- _Goal of the exercise_: According to the article on the Fresh Start Act, how many valid signatures of registered Ohio voters must the initiated statute petition include?

Ohio Attorney General Mike DeWine approved petition language today for a proposal asking state legislators to pass a law permitting expungement of criminal records for some past marijuana convictions.
The “Fresh Start Act” is an initiated statue rather than a constitutional amendment. It is proposed by the ResponsibleOhio organization, the same group that is pushing to get a marijuana legalization amendment on the Nov. 3 general election ballot.
The idea is that if recreational and medical use of marijuana are legalized in Ohio, previous convictions for minor marijuana convictions could be reviewed and expunged, legally wiping them off the books.
Under Ohio elections law, an initiated statute requires submission of a petition with 91,677 valid signatures of registered Ohio voters. The General Assembly would then have four months beginning in January 2016 to enact the proposed law. If that does not happen, Fresh Start backers could gather another 91,677 signatures to put the issue to a public vote in the November 2016 election.

Stored items:
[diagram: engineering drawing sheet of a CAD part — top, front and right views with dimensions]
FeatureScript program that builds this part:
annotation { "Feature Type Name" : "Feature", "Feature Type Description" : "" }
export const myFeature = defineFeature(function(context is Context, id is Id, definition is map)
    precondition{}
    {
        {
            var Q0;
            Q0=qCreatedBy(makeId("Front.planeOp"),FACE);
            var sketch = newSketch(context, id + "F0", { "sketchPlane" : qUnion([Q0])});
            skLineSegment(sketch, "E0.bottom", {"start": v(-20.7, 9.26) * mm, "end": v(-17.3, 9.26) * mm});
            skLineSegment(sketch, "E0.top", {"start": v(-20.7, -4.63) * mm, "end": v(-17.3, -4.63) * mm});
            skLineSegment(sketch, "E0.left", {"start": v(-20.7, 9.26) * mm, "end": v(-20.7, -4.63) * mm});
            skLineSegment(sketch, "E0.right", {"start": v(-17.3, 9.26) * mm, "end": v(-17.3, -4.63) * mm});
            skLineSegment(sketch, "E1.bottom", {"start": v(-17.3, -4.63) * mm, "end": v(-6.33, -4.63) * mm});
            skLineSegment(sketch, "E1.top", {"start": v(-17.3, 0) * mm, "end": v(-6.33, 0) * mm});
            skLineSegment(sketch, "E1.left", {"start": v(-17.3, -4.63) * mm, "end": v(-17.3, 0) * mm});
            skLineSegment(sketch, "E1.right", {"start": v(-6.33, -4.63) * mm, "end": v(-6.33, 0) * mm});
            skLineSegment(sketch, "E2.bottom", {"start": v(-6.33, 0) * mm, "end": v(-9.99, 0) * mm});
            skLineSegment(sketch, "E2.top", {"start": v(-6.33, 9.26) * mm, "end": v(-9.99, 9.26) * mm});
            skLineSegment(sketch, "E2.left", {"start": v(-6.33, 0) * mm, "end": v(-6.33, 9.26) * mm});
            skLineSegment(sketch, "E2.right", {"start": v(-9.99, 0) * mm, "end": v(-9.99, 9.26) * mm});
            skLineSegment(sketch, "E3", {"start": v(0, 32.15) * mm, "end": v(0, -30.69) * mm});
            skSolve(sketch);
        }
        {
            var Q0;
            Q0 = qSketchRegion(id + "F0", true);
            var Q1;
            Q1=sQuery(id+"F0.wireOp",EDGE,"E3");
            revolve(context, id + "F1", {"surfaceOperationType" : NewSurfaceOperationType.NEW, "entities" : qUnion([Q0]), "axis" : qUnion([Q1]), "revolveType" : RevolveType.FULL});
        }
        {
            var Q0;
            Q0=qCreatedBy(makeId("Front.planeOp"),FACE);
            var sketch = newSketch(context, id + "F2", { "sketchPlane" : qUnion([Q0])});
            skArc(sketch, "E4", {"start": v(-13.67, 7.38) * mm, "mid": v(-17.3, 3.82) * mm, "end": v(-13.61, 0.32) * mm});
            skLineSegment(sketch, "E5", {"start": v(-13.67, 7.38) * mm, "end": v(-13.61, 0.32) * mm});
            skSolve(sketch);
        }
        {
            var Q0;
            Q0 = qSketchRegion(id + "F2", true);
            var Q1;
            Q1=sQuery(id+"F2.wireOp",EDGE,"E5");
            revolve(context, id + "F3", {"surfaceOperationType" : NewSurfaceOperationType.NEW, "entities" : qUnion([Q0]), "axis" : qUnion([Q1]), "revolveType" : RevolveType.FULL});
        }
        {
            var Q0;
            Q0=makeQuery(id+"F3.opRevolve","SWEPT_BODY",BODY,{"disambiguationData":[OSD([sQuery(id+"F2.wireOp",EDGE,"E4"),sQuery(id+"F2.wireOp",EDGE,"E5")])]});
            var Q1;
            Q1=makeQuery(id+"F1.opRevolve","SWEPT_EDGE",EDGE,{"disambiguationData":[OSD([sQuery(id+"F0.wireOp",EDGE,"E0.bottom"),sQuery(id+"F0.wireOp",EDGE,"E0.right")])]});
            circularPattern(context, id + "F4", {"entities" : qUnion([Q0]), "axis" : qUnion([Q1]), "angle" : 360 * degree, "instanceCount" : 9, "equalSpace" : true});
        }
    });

- _Solution to the problem_: 91,677